Reproduce exactly the lines that run from the start of the records below to the line with "Cadoul unei companii", inclusive.

-------- EXERCISE DATA

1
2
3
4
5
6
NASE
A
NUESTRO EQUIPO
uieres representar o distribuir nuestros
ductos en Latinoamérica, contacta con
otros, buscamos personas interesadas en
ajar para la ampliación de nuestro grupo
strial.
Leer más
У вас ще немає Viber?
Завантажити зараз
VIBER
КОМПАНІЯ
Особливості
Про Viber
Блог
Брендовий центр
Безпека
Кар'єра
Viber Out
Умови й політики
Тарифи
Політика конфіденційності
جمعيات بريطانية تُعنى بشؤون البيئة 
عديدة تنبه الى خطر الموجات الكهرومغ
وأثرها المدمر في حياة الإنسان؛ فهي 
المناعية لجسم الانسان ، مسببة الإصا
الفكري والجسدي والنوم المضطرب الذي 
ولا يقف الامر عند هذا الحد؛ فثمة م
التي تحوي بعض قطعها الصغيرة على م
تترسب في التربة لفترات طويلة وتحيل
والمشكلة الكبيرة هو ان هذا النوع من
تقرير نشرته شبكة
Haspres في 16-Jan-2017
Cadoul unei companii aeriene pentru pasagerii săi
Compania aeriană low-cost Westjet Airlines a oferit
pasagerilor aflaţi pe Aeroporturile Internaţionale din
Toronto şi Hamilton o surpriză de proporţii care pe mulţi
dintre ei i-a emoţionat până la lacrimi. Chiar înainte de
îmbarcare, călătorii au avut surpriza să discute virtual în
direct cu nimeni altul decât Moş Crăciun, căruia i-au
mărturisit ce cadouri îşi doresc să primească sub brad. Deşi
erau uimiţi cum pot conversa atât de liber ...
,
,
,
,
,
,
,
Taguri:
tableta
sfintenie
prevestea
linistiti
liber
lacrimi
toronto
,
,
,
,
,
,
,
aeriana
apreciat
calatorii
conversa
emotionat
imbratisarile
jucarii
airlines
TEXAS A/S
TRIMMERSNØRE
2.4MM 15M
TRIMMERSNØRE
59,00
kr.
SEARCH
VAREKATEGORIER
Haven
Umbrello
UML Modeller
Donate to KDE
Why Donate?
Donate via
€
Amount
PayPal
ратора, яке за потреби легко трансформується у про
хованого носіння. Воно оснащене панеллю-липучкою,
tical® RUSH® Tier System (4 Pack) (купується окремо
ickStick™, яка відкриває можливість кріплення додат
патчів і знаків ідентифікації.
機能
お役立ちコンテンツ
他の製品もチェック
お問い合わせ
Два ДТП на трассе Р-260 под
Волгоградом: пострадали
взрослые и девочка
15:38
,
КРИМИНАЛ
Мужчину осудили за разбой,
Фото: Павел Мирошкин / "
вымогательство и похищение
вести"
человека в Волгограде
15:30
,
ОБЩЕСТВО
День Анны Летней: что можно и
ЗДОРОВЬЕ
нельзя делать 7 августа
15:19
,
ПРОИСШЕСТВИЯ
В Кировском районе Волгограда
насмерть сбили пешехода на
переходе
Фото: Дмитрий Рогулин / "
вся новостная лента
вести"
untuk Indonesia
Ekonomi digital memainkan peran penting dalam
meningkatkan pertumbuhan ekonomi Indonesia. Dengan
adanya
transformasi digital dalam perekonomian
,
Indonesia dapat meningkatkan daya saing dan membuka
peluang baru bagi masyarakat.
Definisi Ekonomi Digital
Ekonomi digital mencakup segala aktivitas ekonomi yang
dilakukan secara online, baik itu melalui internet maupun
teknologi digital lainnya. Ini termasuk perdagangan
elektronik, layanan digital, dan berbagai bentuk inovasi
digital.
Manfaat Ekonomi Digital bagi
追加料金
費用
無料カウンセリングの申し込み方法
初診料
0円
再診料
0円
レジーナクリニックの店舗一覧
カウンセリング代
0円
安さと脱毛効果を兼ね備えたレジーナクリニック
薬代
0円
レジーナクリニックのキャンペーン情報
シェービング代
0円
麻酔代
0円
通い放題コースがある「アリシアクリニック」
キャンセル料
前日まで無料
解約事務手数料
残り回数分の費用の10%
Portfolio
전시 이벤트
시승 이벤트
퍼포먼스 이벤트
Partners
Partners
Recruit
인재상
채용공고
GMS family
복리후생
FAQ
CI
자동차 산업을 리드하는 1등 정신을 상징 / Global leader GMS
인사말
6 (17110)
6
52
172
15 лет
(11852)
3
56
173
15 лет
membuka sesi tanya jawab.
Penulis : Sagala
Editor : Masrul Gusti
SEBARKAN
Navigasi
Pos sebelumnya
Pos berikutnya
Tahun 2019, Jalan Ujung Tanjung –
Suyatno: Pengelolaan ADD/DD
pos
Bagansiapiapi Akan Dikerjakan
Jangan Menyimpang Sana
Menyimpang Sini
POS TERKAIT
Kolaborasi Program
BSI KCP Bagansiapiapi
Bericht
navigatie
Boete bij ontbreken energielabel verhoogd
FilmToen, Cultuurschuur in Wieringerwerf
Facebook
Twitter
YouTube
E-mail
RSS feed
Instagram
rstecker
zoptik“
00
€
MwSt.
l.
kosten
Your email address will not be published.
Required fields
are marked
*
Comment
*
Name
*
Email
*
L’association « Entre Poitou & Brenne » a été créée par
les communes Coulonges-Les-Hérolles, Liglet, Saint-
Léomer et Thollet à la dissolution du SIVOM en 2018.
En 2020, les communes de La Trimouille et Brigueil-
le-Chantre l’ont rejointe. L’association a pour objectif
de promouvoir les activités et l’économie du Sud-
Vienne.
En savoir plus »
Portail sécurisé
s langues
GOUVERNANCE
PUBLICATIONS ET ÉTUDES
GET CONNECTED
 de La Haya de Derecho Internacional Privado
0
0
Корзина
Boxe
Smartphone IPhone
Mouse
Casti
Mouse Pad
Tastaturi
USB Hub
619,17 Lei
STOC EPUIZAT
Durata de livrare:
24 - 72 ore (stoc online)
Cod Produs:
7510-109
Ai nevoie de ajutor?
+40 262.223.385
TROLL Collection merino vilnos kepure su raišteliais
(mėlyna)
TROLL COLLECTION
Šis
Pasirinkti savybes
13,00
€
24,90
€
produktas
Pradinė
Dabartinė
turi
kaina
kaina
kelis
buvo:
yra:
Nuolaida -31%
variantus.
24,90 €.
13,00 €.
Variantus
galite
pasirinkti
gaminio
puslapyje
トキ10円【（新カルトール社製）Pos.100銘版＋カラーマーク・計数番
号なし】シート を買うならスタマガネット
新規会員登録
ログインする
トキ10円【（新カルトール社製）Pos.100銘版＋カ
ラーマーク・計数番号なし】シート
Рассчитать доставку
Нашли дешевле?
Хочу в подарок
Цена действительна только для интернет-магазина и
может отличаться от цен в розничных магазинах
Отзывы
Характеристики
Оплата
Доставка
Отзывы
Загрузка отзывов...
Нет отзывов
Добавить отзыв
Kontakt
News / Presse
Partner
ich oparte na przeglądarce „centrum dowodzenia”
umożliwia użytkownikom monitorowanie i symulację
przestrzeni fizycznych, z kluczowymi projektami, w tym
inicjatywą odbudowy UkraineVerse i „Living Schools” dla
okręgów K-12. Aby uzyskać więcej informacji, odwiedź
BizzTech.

----------------

* [COMPLETED TASK]:
1
2
3
4
5
6
NASE
A
NUESTRO EQUIPO
uieres representar o distribuir nuestros
ductos en Latinoamérica, contacta con
otros, buscamos personas interesadas en
ajar para la ampliación de nuestro grupo
strial.
Leer más
У вас ще немає Viber?
Завантажити зараз
VIBER
КОМПАНІЯ
Особливості
Про Viber
Блог
Брендовий центр
Безпека
Кар'єра
Viber Out
Умови й політики
Тарифи
Політика конфіденційності
جمعيات بريطانية تُعنى بشؤون البيئة 
عديدة تنبه الى خطر الموجات الكهرومغ
وأثرها المدمر في حياة الإنسان؛ فهي 
المناعية لجسم الانسان ، مسببة الإصا
الفكري والجسدي والنوم المضطرب الذي 
ولا يقف الامر عند هذا الحد؛ فثمة م
التي تحوي بعض قطعها الصغيرة على م
تترسب في التربة لفترات طويلة وتحيل
والمشكلة الكبيرة هو ان هذا النوع من
تقرير نشرته شبكة
Haspres في 16-Jan-2017
Cadoul unei companii aeriene pentru pasagerii săi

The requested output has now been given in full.